SB2016060802 - OpenSUSE Linux update for expat
Published: June 8, 2016
Security Bulletin ID
SB2016060802
Severity
Critical
Patch available
YES
Number of vulnerabilities
2
Exploitation vector
Remote access
Highest impact
Code execution
Breakdown by Severity
- Low
- Medium
- High
- Critical
Description
This security bulletin contains information about 2 secuirty vulnerabilities.
1) Input validation error (CVE-ID: CVE-2015-1283)
The vulnerability allows a remote non-authenticated attacker to read and manipulate data.

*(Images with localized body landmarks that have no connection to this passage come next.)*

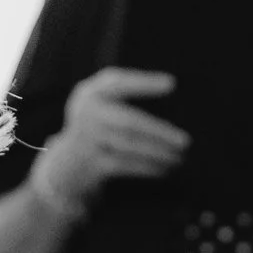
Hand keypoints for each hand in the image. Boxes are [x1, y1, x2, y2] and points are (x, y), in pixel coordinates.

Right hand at [34, 67, 188, 208]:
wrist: (66, 164)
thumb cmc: (97, 127)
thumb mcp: (102, 104)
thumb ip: (127, 93)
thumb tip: (172, 92)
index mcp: (91, 93)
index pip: (117, 82)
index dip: (144, 83)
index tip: (172, 84)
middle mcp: (86, 114)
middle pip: (129, 121)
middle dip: (160, 131)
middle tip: (185, 141)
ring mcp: (86, 141)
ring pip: (129, 146)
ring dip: (158, 153)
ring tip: (180, 157)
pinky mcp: (90, 164)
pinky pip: (124, 166)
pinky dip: (148, 168)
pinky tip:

Multiple integer overflows in the XML_GetBuffer function in Expat through 2.1.0, as used in Google Chrome before 44.0.2403.89 and other products, allow remote attackers to cause a denial of service (heap-based buffer overflow) or possibly have unspecified other impact via crafted XML data, a related issue to CVE-2015-2716.
2) Buffer overflow in Tenable Nessus (CVE-ID: CVE-2016-0718)
The vulnerability allows a remote attacker to execute arbitrary code on the target system.The vulnerability exists due to boundary error when handling malformed input documents. A remote unauthenticated attacker can trigger a buffer overflow in the Expat XML parser library and execute arbitrary code by sending specially crafted data to vulnerable server.
Successful exploitation of this vulnerability may result in complete compromise of vulnerable system.
Remediation
Install update from vendor's website.